Eskişehir’de bir yem fabrikasında et ve süt veriminin artırılmasına yönelik çalışmalar yapılmış.
Sonuç, üretilen çikolatalı yem sayesinde, hayvanlardan daha çok verim alınmaya başlanmış.
Bu da demek oluyor ki çikolata hayvanlara da mutluluk veriyor ve onları da motive ediyor.
Bu haberin üstüne İsviçre’de Vevey’de yeni açılan Nest Müzesi’ni geziyorum.
Nestlé’nin 150 yıllık geçmişini anlatıyor müze, daha çok çocuklara yönelik dijital oyunlarla.
Her şey Henri Nestlé’nin bir komşusunun prematüre bir bebek doğurmasıyla başlıyor.
Prematüre bebeğin beslenmesi için bir mama karışımı yaratıyor Henri Nestlé.
Sonra bebek hızla büyüyor, sağlığına kavuşuyor ve tabii marka da beraberinde hızla büyüyor, birçok farklı alana yayılıyor.
Beslenmenin de müzesi olur
İyi beslenme ve sağlıklı yaşam giderek daha da ön plana çıkarken artık beslenme müzeleri de kuruluyor.
Vevey’deki Alimentarium Gıda Müzesi de bunlardan biri.
Dünyanın ilk gıda temalı müzesi olarak tam 30 yıl önce açılıyor, şimdi dünyanın dört bir yanındaki gıda ve beslenme kültürünü anlatıyor.

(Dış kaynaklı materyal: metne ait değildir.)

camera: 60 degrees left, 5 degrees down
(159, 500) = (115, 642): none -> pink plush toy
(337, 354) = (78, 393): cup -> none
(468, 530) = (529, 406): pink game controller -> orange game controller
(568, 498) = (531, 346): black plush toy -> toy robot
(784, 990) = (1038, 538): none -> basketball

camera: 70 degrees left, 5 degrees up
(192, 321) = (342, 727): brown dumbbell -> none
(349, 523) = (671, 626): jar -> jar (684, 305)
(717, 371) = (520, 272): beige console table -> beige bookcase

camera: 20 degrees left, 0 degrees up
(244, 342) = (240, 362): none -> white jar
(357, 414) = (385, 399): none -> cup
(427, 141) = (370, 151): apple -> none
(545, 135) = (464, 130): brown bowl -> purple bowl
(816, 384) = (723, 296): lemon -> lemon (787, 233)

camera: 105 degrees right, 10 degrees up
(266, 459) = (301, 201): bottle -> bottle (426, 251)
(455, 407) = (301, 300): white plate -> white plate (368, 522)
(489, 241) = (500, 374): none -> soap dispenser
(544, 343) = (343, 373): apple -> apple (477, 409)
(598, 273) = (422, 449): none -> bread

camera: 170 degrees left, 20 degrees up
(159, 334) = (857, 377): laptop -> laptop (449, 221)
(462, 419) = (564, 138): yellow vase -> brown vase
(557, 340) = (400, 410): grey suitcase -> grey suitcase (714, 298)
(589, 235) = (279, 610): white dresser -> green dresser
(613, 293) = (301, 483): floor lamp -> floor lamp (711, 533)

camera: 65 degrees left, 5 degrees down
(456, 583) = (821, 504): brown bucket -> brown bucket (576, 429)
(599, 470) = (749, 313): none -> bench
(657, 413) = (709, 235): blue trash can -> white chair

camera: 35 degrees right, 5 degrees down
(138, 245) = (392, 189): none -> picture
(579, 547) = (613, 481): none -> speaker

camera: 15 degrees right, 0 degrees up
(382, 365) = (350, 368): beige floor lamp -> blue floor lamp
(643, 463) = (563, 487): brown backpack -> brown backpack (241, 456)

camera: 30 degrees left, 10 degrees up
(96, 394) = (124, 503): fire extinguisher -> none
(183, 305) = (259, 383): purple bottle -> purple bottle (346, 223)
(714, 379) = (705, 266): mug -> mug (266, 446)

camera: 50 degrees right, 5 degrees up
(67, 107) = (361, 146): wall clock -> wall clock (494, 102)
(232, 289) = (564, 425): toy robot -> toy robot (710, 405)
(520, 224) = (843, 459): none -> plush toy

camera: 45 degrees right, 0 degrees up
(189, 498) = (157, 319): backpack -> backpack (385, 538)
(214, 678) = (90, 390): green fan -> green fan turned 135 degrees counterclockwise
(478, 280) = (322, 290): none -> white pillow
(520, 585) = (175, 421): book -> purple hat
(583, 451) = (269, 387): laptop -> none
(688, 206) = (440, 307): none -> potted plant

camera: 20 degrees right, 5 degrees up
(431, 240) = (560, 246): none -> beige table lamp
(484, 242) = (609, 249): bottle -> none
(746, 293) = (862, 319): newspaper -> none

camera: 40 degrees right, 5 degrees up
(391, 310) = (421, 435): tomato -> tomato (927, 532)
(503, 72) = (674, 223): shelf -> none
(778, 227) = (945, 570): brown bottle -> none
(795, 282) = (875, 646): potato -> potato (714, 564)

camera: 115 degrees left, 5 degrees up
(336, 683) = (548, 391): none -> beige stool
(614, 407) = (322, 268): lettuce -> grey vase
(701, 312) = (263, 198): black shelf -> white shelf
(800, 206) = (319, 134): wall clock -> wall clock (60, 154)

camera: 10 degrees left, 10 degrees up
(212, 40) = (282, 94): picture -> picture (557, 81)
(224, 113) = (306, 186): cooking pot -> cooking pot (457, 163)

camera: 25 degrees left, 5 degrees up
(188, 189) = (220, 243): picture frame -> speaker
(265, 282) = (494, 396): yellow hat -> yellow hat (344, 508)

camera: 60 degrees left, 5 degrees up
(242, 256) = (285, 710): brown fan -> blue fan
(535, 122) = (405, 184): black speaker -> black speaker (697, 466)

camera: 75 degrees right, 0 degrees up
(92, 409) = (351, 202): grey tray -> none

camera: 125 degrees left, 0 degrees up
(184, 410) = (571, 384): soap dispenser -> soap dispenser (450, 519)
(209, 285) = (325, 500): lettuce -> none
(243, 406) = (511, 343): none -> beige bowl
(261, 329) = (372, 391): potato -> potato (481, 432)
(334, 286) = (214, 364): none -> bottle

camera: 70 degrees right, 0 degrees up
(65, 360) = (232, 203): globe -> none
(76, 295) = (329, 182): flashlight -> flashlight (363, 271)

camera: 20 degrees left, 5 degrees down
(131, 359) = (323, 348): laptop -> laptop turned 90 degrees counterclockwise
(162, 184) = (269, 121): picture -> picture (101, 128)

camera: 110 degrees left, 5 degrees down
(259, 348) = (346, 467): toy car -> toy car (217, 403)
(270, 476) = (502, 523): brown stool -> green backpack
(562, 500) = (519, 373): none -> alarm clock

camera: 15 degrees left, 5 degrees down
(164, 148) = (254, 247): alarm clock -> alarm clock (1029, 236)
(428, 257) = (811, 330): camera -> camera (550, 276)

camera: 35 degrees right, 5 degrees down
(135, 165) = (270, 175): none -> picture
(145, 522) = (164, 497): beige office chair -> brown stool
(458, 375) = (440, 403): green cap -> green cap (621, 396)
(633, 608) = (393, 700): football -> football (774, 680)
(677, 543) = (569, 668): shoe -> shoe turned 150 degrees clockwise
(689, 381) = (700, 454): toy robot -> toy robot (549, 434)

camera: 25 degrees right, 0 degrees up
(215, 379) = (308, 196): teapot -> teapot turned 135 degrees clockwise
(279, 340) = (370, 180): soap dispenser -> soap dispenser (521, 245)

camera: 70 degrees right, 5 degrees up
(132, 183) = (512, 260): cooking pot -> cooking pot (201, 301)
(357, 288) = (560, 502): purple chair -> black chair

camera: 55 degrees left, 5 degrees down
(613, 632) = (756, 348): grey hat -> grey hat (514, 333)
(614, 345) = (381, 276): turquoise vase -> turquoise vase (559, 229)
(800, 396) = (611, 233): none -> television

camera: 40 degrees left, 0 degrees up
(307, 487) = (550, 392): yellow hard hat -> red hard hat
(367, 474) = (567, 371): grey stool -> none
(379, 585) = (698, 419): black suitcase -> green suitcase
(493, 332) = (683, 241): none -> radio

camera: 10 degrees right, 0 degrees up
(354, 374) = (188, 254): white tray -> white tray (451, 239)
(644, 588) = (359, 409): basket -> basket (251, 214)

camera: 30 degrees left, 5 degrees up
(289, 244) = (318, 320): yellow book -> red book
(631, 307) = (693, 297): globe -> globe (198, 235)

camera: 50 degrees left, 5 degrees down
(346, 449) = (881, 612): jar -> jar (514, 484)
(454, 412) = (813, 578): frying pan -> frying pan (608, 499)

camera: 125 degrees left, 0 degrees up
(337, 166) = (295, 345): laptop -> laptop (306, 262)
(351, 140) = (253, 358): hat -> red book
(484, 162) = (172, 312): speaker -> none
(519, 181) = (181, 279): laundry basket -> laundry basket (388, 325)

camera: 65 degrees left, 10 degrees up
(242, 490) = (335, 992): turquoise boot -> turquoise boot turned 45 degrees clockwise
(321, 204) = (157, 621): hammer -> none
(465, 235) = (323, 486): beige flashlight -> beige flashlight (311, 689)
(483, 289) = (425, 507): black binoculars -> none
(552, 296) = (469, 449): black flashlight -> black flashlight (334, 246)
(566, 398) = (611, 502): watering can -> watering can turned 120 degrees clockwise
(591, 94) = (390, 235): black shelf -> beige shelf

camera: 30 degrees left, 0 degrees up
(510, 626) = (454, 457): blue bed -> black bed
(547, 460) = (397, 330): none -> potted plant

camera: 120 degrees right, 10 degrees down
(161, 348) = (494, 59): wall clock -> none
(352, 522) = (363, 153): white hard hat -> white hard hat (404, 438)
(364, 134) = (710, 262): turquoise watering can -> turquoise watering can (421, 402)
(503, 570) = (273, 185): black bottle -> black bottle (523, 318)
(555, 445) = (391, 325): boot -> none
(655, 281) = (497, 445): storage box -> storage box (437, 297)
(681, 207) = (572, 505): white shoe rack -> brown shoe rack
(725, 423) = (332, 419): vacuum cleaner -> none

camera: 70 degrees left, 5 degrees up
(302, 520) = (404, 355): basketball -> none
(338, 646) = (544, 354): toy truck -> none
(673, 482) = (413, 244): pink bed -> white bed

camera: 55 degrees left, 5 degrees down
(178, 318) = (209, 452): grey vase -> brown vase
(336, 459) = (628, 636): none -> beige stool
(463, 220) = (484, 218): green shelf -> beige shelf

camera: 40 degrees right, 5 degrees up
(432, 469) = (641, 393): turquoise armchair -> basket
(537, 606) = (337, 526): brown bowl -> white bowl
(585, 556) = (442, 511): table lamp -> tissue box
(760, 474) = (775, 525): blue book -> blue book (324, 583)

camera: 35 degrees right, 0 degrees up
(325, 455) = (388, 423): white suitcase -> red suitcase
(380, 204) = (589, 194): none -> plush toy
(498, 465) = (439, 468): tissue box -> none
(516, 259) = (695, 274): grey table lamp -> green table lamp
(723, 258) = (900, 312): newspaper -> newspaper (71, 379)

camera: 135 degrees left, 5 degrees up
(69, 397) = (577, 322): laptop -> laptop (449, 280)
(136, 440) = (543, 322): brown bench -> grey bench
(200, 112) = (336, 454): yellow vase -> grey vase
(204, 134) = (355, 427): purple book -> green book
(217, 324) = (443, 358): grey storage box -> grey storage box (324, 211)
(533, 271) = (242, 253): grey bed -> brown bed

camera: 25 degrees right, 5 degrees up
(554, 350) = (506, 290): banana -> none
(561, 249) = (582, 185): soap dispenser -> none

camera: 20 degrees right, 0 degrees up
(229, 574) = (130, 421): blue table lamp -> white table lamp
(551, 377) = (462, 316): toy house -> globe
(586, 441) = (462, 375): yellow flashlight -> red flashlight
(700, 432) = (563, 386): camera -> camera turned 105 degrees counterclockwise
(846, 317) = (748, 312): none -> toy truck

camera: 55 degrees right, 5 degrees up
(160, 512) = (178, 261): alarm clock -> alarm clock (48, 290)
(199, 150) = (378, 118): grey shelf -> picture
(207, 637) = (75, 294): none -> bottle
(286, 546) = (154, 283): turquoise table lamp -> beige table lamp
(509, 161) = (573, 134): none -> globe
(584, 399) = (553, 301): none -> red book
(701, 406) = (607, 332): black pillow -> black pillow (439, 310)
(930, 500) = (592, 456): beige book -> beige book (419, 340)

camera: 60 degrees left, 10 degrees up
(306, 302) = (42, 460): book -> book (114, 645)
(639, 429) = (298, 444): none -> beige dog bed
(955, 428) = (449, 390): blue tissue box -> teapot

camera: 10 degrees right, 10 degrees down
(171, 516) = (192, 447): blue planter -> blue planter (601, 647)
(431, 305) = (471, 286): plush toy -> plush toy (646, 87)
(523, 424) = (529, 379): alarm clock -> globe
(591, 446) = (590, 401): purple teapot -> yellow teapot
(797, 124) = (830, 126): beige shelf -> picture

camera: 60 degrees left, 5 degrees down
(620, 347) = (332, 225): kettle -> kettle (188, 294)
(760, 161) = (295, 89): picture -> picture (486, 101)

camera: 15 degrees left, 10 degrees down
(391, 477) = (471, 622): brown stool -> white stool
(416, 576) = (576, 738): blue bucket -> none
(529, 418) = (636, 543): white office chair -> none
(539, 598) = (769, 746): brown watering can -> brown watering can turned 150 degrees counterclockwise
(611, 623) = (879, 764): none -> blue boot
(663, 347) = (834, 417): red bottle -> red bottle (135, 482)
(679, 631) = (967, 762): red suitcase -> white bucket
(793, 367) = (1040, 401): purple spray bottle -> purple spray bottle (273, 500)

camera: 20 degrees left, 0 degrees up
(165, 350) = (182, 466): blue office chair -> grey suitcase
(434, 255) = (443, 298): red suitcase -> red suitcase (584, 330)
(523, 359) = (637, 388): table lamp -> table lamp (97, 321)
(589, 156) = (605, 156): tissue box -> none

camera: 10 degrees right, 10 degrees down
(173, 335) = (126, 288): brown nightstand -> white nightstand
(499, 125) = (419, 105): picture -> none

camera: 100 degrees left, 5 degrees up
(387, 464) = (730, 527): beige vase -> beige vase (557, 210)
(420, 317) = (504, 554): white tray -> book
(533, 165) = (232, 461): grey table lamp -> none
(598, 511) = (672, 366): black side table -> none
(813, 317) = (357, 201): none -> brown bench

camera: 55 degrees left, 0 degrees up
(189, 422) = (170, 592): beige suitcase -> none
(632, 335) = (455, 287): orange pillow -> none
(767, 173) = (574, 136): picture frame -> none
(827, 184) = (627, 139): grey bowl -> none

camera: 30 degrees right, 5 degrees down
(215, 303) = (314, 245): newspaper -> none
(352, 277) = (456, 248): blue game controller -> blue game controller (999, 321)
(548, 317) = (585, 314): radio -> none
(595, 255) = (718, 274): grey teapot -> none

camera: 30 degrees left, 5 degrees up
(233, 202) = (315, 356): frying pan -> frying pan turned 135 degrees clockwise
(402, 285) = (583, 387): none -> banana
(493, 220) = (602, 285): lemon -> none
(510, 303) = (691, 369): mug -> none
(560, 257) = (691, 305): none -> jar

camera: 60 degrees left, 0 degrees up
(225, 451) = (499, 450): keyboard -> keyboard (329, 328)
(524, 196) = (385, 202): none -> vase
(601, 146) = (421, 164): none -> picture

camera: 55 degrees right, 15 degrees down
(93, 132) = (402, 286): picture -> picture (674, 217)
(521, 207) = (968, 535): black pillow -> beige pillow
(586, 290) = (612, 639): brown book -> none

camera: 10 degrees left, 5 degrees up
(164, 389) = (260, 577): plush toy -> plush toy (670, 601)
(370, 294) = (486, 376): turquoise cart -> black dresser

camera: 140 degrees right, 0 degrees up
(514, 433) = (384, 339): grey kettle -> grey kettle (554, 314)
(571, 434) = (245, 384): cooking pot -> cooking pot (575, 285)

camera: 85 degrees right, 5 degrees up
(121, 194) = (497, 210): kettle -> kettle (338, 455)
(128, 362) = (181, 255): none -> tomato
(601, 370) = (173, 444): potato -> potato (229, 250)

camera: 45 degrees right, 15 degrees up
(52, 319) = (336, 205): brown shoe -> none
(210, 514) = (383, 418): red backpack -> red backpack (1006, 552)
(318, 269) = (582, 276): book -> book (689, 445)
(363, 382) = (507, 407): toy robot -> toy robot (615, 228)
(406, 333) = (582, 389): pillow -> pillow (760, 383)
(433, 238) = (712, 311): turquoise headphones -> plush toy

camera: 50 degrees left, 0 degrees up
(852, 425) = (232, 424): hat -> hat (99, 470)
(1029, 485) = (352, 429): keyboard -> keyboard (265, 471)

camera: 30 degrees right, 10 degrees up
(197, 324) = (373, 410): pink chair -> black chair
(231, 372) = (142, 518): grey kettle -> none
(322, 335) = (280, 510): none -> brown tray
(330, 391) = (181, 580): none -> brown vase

Sadece malzemeleri sergileme ve yemek atölyeleri düzenleme üzerine kurulu değil, aynı zamanda yemek yemenin duygusal boyutunu da inceliyor.
Alimentarium’da gezerken İstanbul’daki Mutfak Sanatları Akademisi’ni düşünüyorum.
MSA, aslında ne kadar büyük bir iş yapıyor.